● **Work to complete**:
Restate each entry below exactly; pictures stay out of the copy.

BEGIN Data supplied

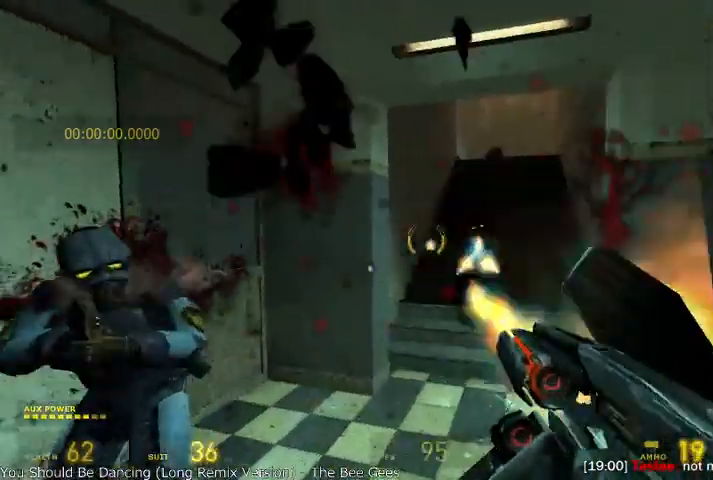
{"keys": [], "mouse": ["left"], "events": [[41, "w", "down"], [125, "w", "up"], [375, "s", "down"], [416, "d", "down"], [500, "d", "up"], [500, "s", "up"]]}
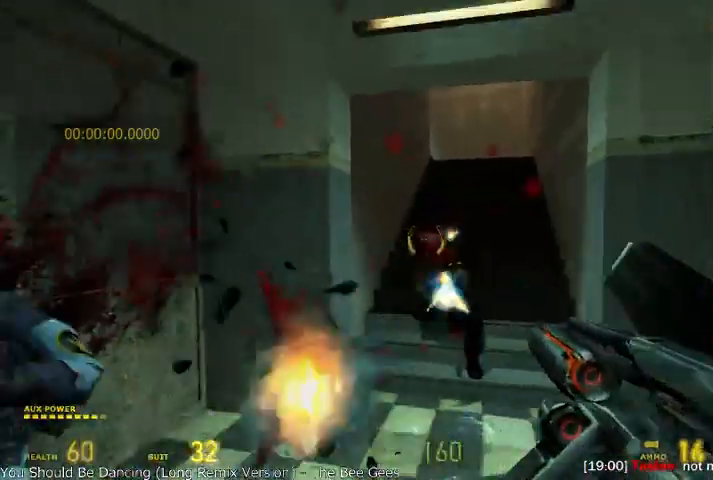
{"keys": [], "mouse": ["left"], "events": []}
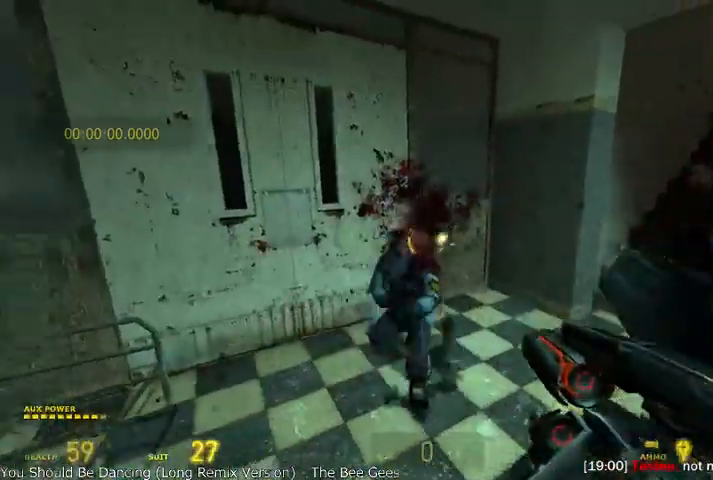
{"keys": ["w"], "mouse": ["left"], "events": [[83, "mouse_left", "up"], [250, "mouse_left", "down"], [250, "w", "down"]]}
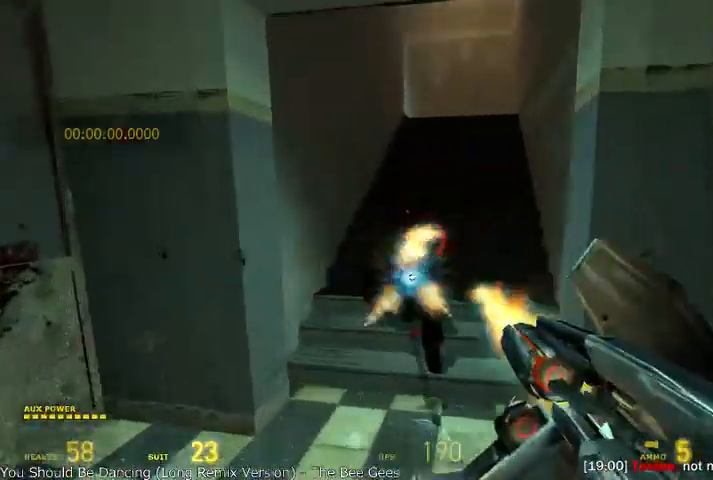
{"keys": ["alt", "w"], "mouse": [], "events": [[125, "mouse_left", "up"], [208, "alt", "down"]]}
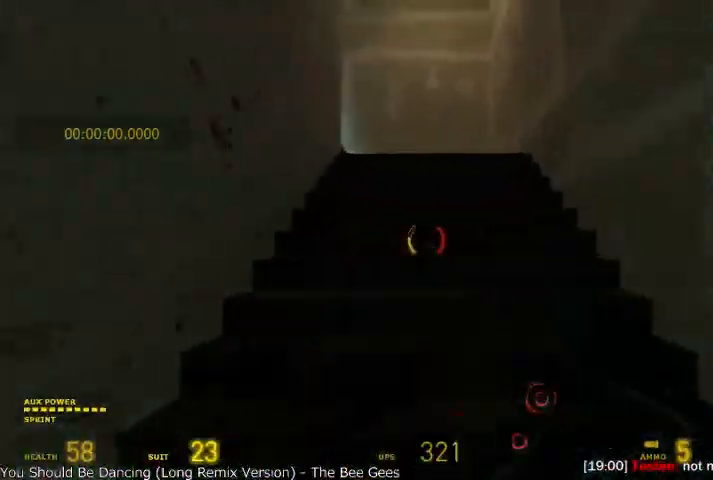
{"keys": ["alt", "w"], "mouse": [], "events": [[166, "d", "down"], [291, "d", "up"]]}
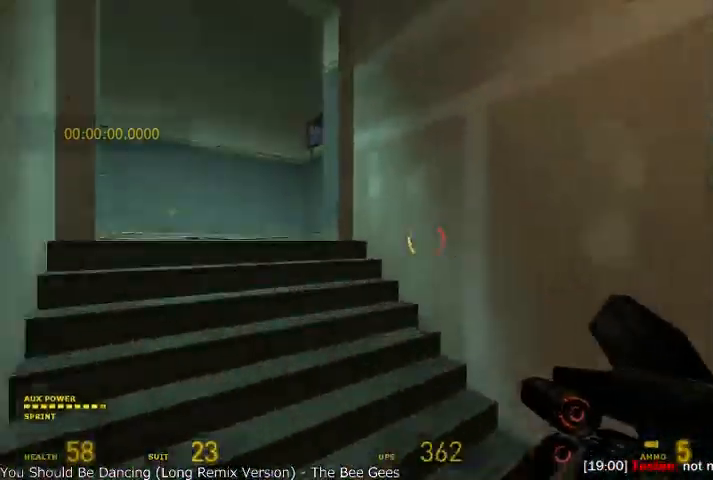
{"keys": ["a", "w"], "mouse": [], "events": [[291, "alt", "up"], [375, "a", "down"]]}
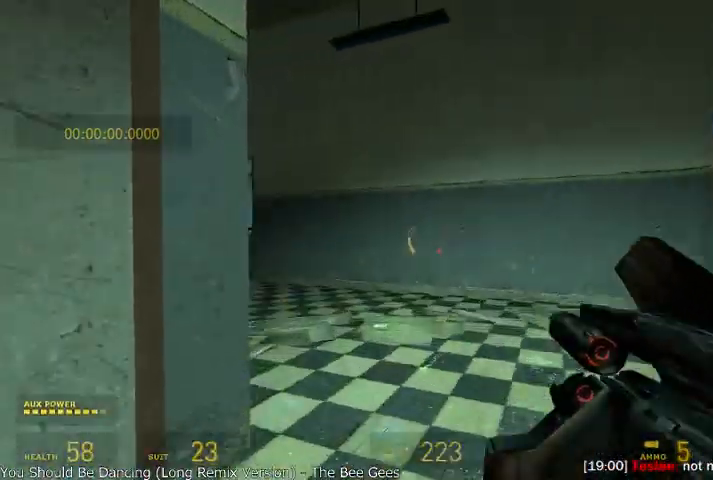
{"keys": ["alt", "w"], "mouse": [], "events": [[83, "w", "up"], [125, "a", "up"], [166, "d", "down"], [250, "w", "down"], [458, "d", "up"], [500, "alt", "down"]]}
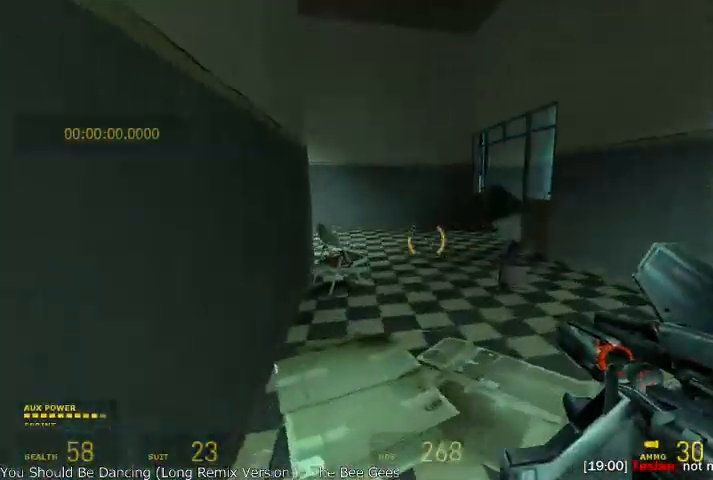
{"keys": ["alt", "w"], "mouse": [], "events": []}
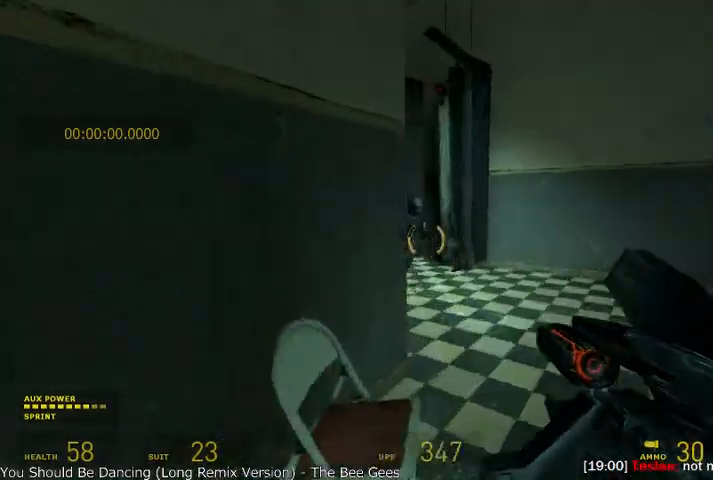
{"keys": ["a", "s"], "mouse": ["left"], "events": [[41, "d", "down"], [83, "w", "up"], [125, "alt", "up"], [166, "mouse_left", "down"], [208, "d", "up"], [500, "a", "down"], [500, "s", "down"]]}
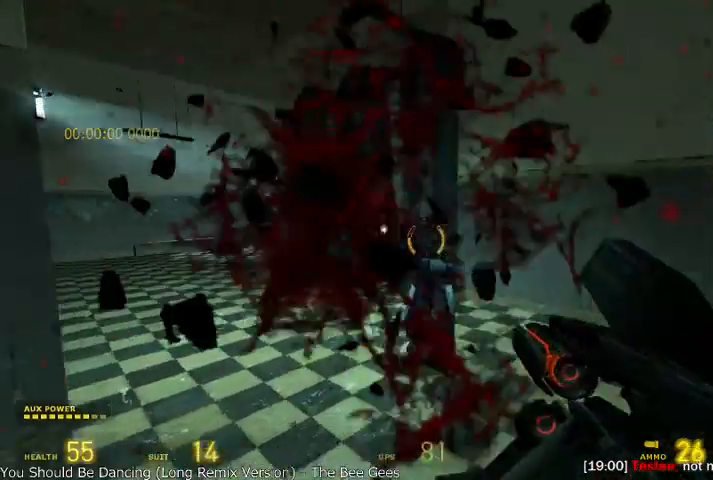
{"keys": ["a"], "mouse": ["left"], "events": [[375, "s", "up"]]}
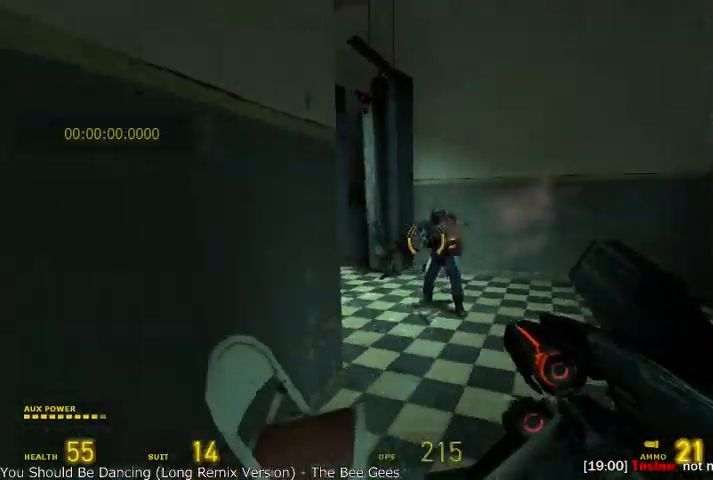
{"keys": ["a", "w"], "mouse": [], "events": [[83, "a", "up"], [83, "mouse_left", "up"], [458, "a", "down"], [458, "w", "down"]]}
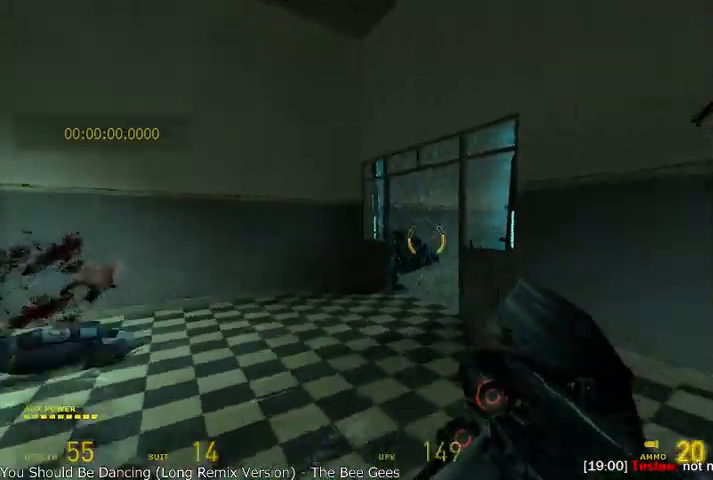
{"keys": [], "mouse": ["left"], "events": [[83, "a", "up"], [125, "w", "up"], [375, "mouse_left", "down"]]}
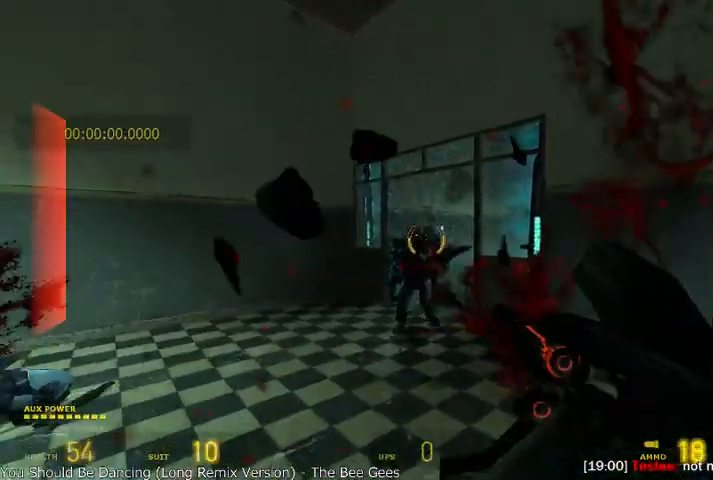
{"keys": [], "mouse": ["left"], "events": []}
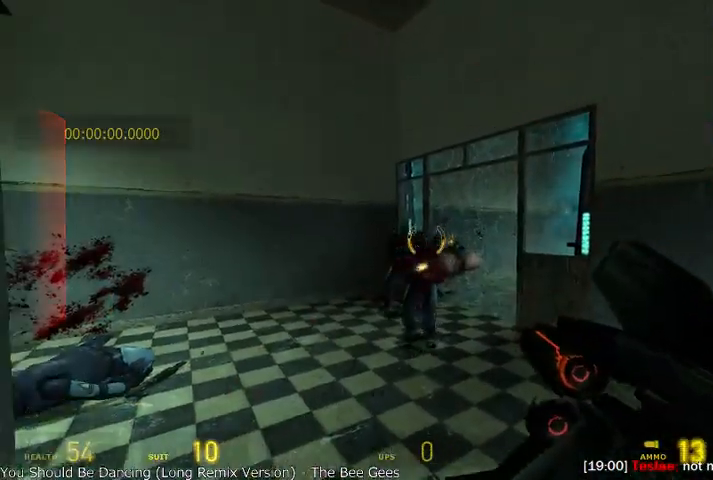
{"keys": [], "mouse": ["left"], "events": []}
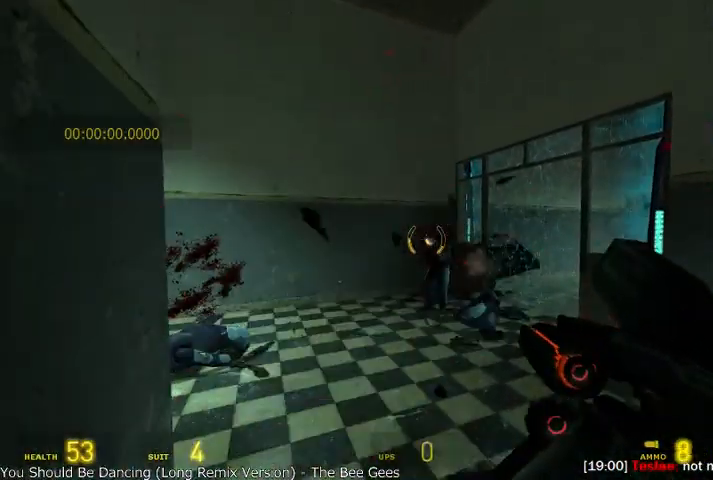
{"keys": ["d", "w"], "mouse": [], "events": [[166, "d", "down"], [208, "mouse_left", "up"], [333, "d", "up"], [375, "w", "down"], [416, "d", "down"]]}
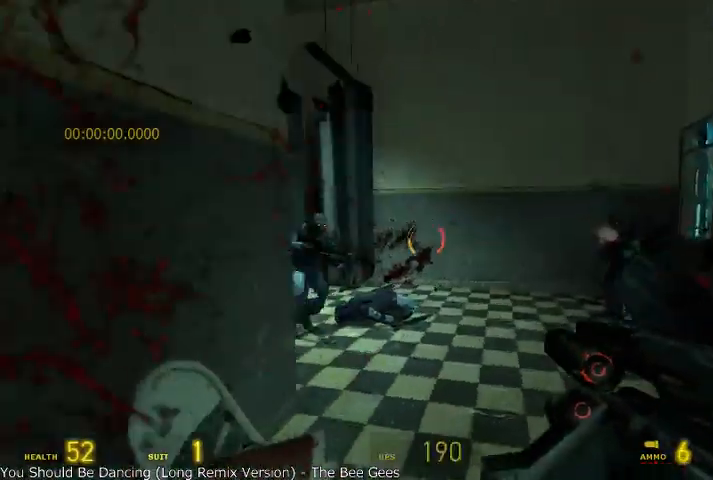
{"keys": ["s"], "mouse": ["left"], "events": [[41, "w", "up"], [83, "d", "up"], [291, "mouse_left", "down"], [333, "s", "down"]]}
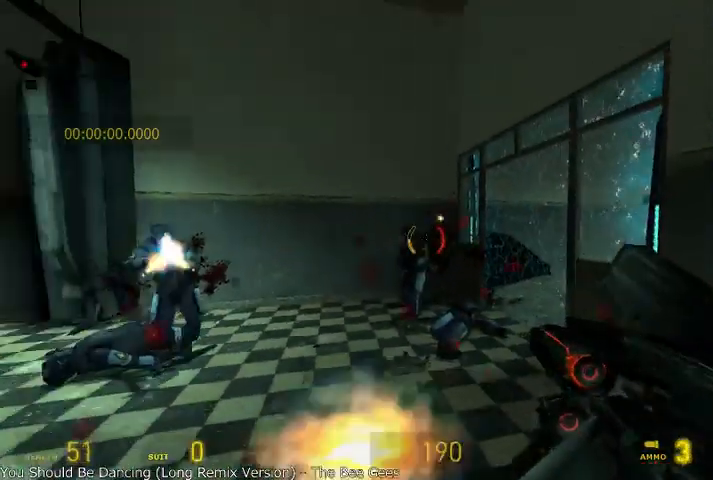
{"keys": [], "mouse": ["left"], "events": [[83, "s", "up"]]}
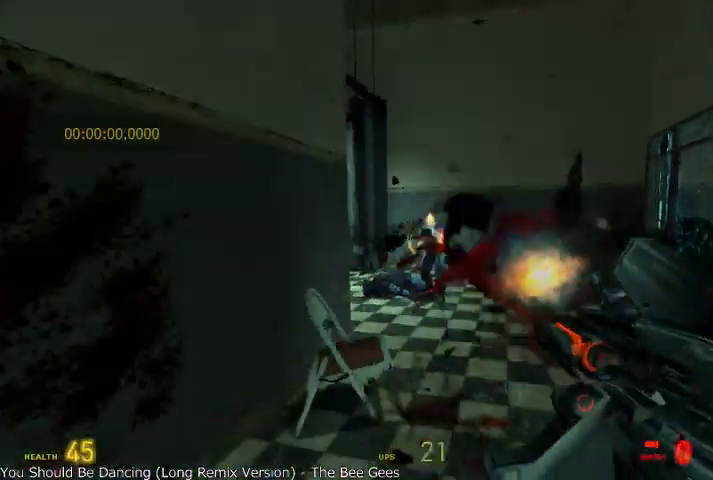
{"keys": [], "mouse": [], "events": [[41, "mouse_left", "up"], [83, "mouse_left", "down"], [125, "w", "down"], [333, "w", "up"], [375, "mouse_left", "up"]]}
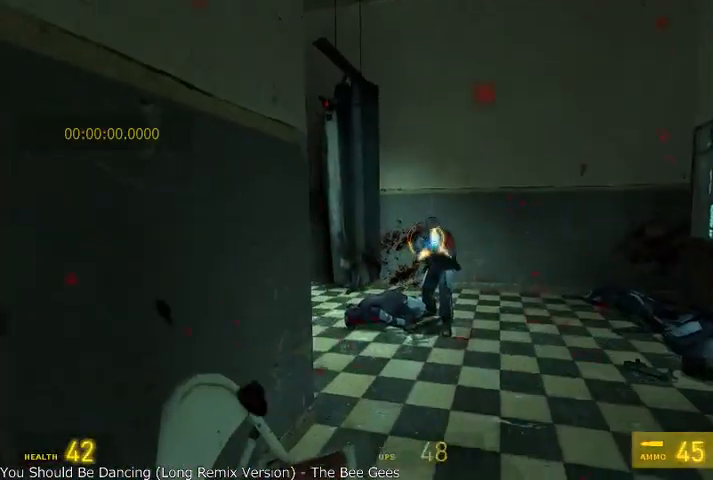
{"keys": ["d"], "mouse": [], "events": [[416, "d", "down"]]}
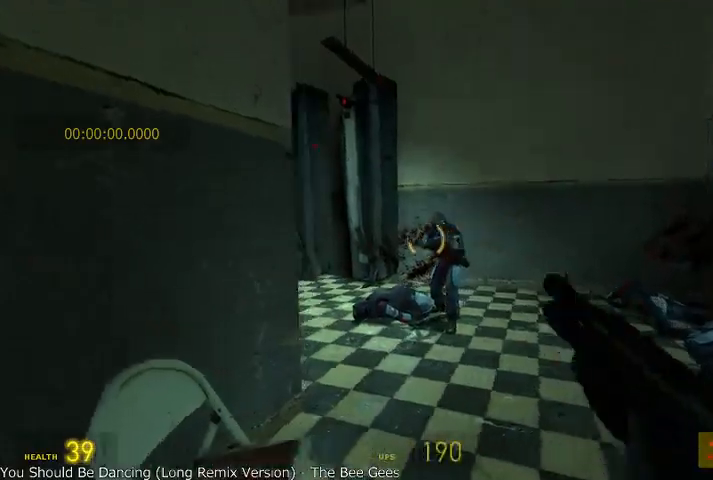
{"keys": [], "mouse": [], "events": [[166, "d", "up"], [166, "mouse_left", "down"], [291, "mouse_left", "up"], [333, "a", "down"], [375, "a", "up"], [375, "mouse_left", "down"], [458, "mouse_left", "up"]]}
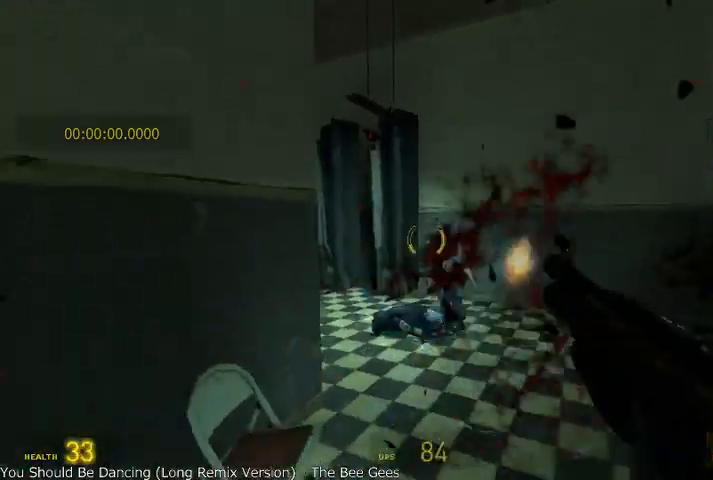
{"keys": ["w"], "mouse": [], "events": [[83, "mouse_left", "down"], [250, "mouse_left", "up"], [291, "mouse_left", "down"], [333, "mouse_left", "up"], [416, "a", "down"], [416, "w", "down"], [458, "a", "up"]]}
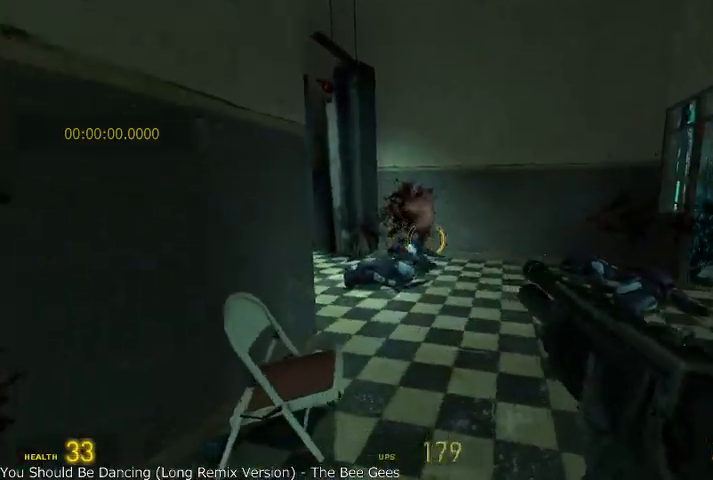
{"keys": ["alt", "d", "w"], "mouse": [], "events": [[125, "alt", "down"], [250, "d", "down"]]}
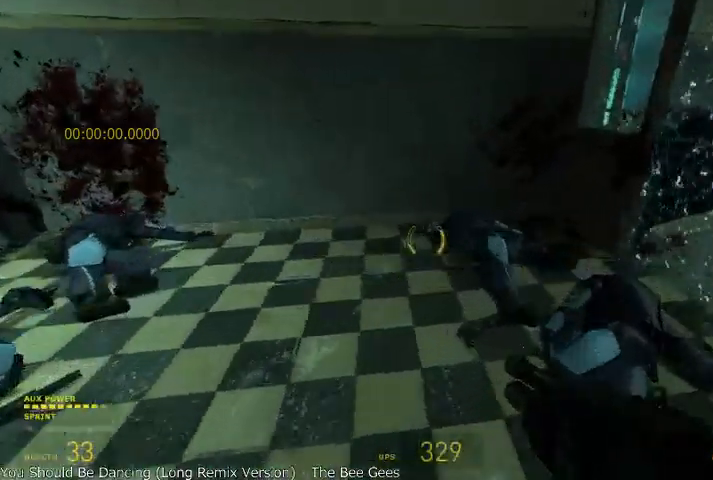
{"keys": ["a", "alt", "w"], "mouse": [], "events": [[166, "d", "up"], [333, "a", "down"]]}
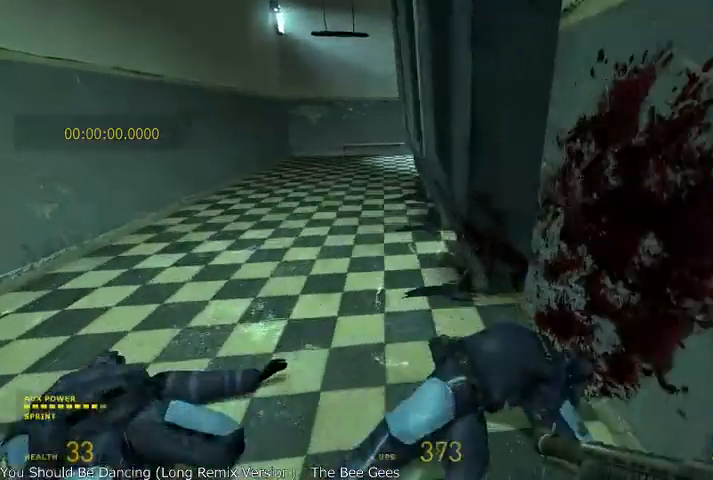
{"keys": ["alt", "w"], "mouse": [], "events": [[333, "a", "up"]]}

END Data supplied

● **Result of the task**:
{"keys": [], "mouse": ["left"], "events": [[41, "w", "down"], [125, "w", "up"], [375, "s", "down"], [416, "d", "down"], [500, "d", "up"], [500, "s", "up"]]}
{"keys": [], "mouse": ["left"], "events": []}
{"keys": ["w"], "mouse": ["left"], "events": [[83, "mouse_left", "up"], [250, "mouse_left", "down"], [250, "w", "down"]]}
{"keys": ["alt", "w"], "mouse": [], "events": [[125, "mouse_left", "up"], [208, "alt", "down"]]}
{"keys": ["alt", "w"], "mouse": [], "events": [[166, "d", "down"], [291, "d", "up"]]}
{"keys": ["a", "w"], "mouse": [], "events": [[291, "alt", "up"], [375, "a", "down"]]}
{"keys": ["alt", "w"], "mouse": [], "events": [[83, "w", "up"], [125, "a", "up"], [166, "d", "down"], [250, "w", "down"], [458, "d", "up"], [500, "alt", "down"]]}
{"keys": ["alt", "w"], "mouse": [], "events": []}
{"keys": ["a", "s"], "mouse": ["left"], "events": [[41, "d", "down"], [83, "w", "up"], [125, "alt", "up"], [166, "mouse_left", "down"], [208, "d", "up"], [500, "a", "down"], [500, "s", "down"]]}
{"keys": ["a"], "mouse": ["left"], "events": [[375, "s", "up"]]}
{"keys": ["a", "w"], "mouse": [], "events": [[83, "a", "up"], [83, "mouse_left", "up"], [458, "a", "down"], [458, "w", "down"]]}
{"keys": [], "mouse": ["left"], "events": [[83, "a", "up"], [125, "w", "up"], [375, "mouse_left", "down"]]}
{"keys": [], "mouse": ["left"], "events": []}
{"keys": [], "mouse": ["left"], "events": []}
{"keys": ["d", "w"], "mouse": [], "events": [[166, "d", "down"], [208, "mouse_left", "up"], [333, "d", "up"], [375, "w", "down"], [416, "d", "down"]]}
{"keys": ["s"], "mouse": ["left"], "events": [[41, "w", "up"], [83, "d", "up"], [291, "mouse_left", "down"], [333, "s", "down"]]}
{"keys": [], "mouse": ["left"], "events": [[83, "s", "up"]]}
{"keys": [], "mouse": [], "events": [[41, "mouse_left", "up"], [83, "mouse_left", "down"], [125, "w", "down"], [333, "w", "up"], [375, "mouse_left", "up"]]}
{"keys": ["d"], "mouse": [], "events": [[416, "d", "down"]]}
{"keys": [], "mouse": [], "events": [[166, "d", "up"], [166, "mouse_left", "down"], [291, "mouse_left", "up"], [333, "a", "down"], [375, "a", "up"], [375, "mouse_left", "down"], [458, "mouse_left", "up"]]}
{"keys": ["w"], "mouse": [], "events": [[83, "mouse_left", "down"], [250, "mouse_left", "up"], [291, "mouse_left", "down"], [333, "mouse_left", "up"], [416, "a", "down"], [416, "w", "down"], [458, "a", "up"]]}
{"keys": ["alt", "d", "w"], "mouse": [], "events": [[125, "alt", "down"], [250, "d", "down"]]}
{"keys": ["a", "alt", "w"], "mouse": [], "events": [[166, "d", "up"], [333, "a", "down"]]}
{"keys": ["alt", "w"], "mouse": [], "events": [[333, "a", "up"]]}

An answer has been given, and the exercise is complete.